Ditto for language - as long as the architecture is 1) capable of modeling long range dependencies and 2) can be scaled reasonably, whether you pass in tokens, individual characters, or raw ASCII bytes is irrelevant. Character based models perform just as well (or better than) token/word level models at a given parameter count/training corpus size - the main reason they aren’t common (yet) is due to memory limitations, not anything fundamental.
I give you an audio file (let's say just regular old PCM wav format). You cannot do anything with this without making some decisions about what happens next to the data. For audio, you're very minimally faced with the question of whether to do a transform into the frequency domain. If you don't do that, there's a ton of feature classification that can never be done. No audio to vector model can make that sort of decision for itself - humans have to make the possible.

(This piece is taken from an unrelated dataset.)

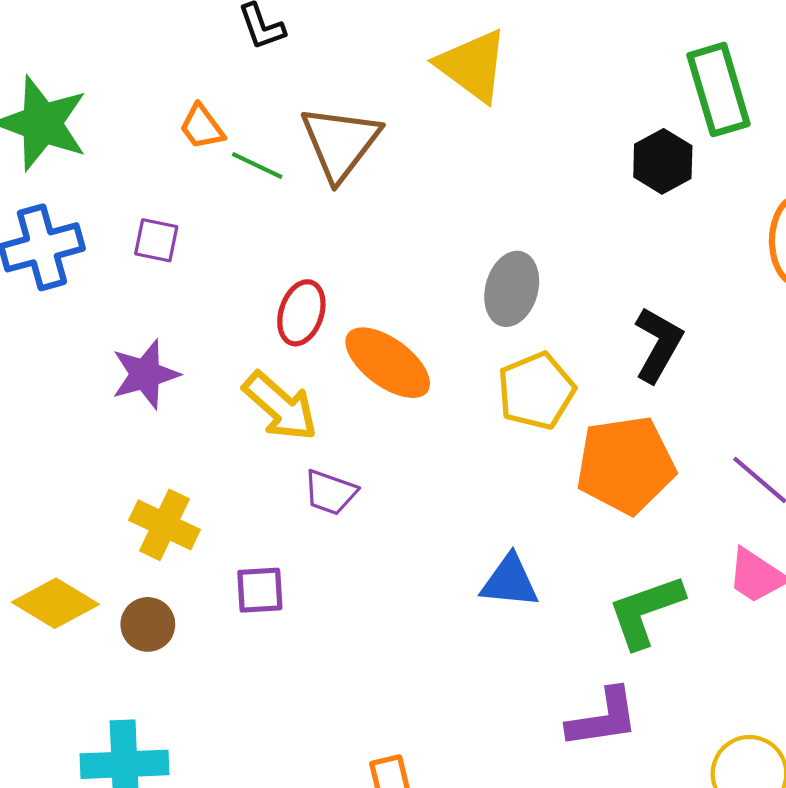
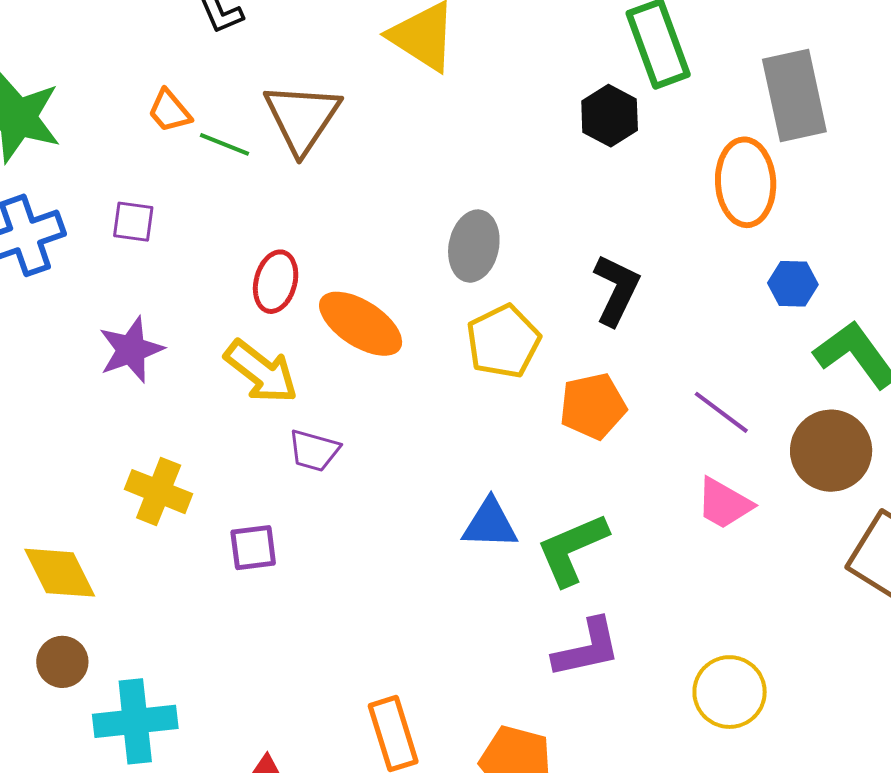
orange pentagon: (626, 465) -> (593, 406), size x0.7
yellow diamond: (55, 603) -> (60, 573), turned 36
green L-shape: (646, 611) -> (572, 549), moved
brown circle: (148, 624) -> (62, 662), moved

Raw inputs are suitable for some things, but essentially E5 is just one that has already had a large number of assumptions built into it that happen to give pretty good results. Nevertheless, were you interested for some weird reason in a very strange metric of text similarity, nothing prebuilt, even E5, is going to give that to you. Let's look at what E5 does:
> The primary purpose of embedding models is to convert discrete symbols, such as words, into continuous-valued vectors. These vectors are designed in such a way that similar words or entities have vectors that are close to each other in the vector space, reflecting their semantic similarity.
This is great, but useful for only a particular type of textual similarity consideration.
And oh, what's this:
> However, the innovation doesn’t stop there. To further elevate the model’s performance, supervised fine-tuning was introduced. This involved training the E5 embeddings with labeled data, effectively incorporating human knowledge into the learning process. The outcome was a consistent improvement in performance, making E5 a promising approach for advancing the field of embeddings and natural language understanding.
Hmmm ....
Anyway, my point still stands: choosing how to transform raw data into "features" is a human activity, even if the actual transformation itself is automated.